BRIDGE TO INDIA carried out a collaborative research project with the National Center for Photovoltaic Research and Education (NCPRE) based in I.I.T. Bombay, Prayas Energy Group and the University of California, Berkeley (download the report here). The aim of this research project was to understand, if the Indian grid is prepared for the impending distributed energy boom. If yes, then what are the ‘safe’ levels of PV that might be injected into the grid making necessary major upgrades in the grid (such as balancing or spinning reserves, or the technical parameters of the lines, transformers or substations). If no, then what are the specific grid upgrades that might be required. The study also looked at safety procedures in installing and operating these distributed solar systems and examined current regulations on distributed generation by the Central Electricity Authority (CEA) and compared them with international standards.

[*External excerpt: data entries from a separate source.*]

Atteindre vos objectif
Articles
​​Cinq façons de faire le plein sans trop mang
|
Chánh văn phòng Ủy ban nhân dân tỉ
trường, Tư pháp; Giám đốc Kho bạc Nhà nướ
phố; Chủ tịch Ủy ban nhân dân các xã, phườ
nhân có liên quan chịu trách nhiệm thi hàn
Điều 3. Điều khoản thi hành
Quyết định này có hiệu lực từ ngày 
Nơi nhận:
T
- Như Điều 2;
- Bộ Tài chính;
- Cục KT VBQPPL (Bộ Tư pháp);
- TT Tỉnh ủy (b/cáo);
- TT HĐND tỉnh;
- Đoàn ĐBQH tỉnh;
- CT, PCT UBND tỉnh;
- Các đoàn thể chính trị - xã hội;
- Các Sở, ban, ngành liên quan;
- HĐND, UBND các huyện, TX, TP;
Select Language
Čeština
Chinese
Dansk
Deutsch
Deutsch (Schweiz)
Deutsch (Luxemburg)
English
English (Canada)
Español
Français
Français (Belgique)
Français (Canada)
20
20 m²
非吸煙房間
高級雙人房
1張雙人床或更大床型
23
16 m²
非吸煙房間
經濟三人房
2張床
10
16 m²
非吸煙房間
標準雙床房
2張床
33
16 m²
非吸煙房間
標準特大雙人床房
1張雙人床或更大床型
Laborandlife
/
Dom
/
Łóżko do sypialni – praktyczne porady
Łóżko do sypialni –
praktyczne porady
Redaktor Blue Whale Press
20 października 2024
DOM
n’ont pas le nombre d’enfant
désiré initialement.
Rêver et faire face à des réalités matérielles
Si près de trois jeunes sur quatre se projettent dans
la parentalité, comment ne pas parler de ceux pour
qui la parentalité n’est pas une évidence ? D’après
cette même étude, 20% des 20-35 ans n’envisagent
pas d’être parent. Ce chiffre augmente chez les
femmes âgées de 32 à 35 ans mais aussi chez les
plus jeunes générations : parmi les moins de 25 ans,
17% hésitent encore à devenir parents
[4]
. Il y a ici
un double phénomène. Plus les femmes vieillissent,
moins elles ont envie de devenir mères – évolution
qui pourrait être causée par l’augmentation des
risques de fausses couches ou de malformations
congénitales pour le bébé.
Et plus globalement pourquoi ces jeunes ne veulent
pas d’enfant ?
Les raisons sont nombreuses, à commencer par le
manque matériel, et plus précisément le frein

The study found that the Indian distribution grid can easily accommodate 30% solar PV without requiring major changes to the distribution grid infrastructure. We recommended that regulators and utility companies adopt a “learn-as-you-go” approach by first fixing a ‘safe’ limit of 15-30% and then incrementally increasing the amount of distributed PV. This approach will help utilities and regulators find out, by practical experience, what is best suited for the Indian grid.
Cumulative installed capacity projections
Distributed PV can also bring specific benefits to the grid.
1) Because of the presence of high quality inverters on the tail-end of the distribution grid, studies indicate that the electrical parameters (frequency, voltage, harmonic, etc.) can actually be improved.
2) Line losses can be decreased, because the point of generation is located close to the point of consumption
3) The inverters available in the market also have in-built advanced control functions, which helps stabilize the grid in the event of a fault
All in all, utilities need not be overly concerned about distributed solar PV. India has the right technology available, a fairly good policy and a decent grid that can accommodate distributed solar PV.